The Atlanta Journal-Constitution’s team of investigative reporters broke the story about suspicious standardized test scores and possible cheating in Atlanta Public Schools in 2008.

“We produced computer analysis which showed very suspicious patterns in the changes in scores,” Kevin G. Riley, editor of the AJC, told theGrio. “This story would never have come to light if it wasn’t for our reporting.”

The big question is whether this scandal is an isolated problem or a microcosm of a system that places too much emphasis on standardized testing, especially in disadvantaged or failing schools.

Is testing to blame?

Riley says the pressure to improve scores is enormous and subsequent AJC reporting “found suspicious test scores across the country. The computer analysis of changes doesn’t prove cheating but the scores need to be looked at.”

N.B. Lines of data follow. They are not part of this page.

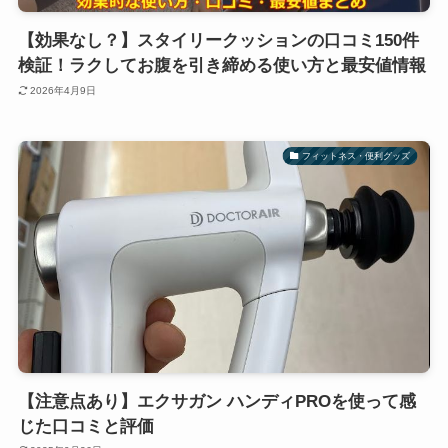
【効果なし？】スタイリークッションの口コミ150件
検証！ラクしてお腹を引き締める使い方と最安値情報
2026年4月9日
フィットネス・便利グッズ
【注意点あり】エクサガン ハンディPROを使って感
じた口コミと評価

Critics say the No Child Left Behind education law puts undue focus on test results.

The scandal has rocked the school system in Atlanta. Parents are outraged and it has robbed tens of thousands of children an honest evaluation of their abilities.

Jerome Dorn, a disabled veteran, has a grandson who previously attended Deerwood Academy elementary school in south Atlanta. The school’s assistant principle, Tabeeka Jordan, is facing charges of racketeering, false statements and theft by taking.

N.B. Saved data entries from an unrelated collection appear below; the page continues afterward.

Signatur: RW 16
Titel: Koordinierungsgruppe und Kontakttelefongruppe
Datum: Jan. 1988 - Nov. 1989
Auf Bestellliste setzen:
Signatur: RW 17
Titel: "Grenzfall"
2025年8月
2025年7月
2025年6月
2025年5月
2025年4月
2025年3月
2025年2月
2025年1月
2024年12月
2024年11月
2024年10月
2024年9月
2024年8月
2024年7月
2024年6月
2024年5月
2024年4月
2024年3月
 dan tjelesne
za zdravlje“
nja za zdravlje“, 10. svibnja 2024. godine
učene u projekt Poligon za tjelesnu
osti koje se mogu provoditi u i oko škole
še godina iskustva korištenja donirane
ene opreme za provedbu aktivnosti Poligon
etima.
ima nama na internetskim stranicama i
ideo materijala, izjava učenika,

“I know Tabeeka very well,” said Dorn, who was a volunteer at Deerwood. “I personally think she’s an excellent educator. I am sad and shocked that something like this could have happened.”

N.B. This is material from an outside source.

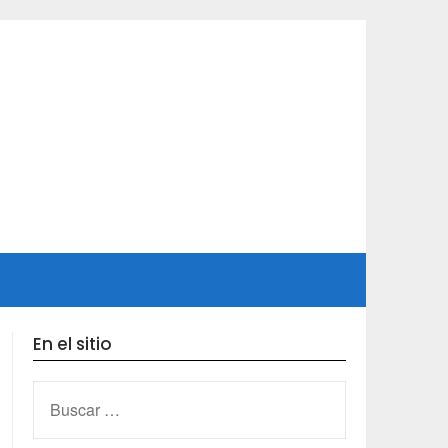
En el sitio
BUSCAR:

African-Americans are suspected

The majority, if not all, of the educators implicated are African-American, including Hall. Many of the schools impacted are in urban, inner-city, minority neighborhoods.

The district’s high test scores after Hall’s arrival at APS propelled Hall’s status to National Superintendent of the Year, won her more than $500,000 in performance bonuses and reaped in nearly $1 million in federal funds for Atlanta schools.

Atlanta native Sidmel Estes, who was an honors graduate of APS and Northwestern’s School of Journalism, said, “I am quite disappointed and disturbed by what is happening in the Atlanta Public School system.”

Estes comes from a family of esteemed African-American educators. Both her parents were lifelong employees of APS.

Her mother, Emellen Mitchell Estes, served for almost 40 years, including 20 years as the founding principal at M. Agnes Jones School. Her father, Dr. Sidney Harrison Estes, was a teacher, principal and later assistant superintendent of APS for many years. Her brother, Chris Estes, has been a principal for many years.

“They all believed in excellence and performance and nothing like this would have happened under their watch,” said Estes, a veteran journalist and adjunct professor of journalism at Clark Atlanta University. “I don’t understand why there has been such a shift in our priorities.”

“They are hiring people who are interested in increasing their salaries and test scores to increase their salaries, rather than educating our children.”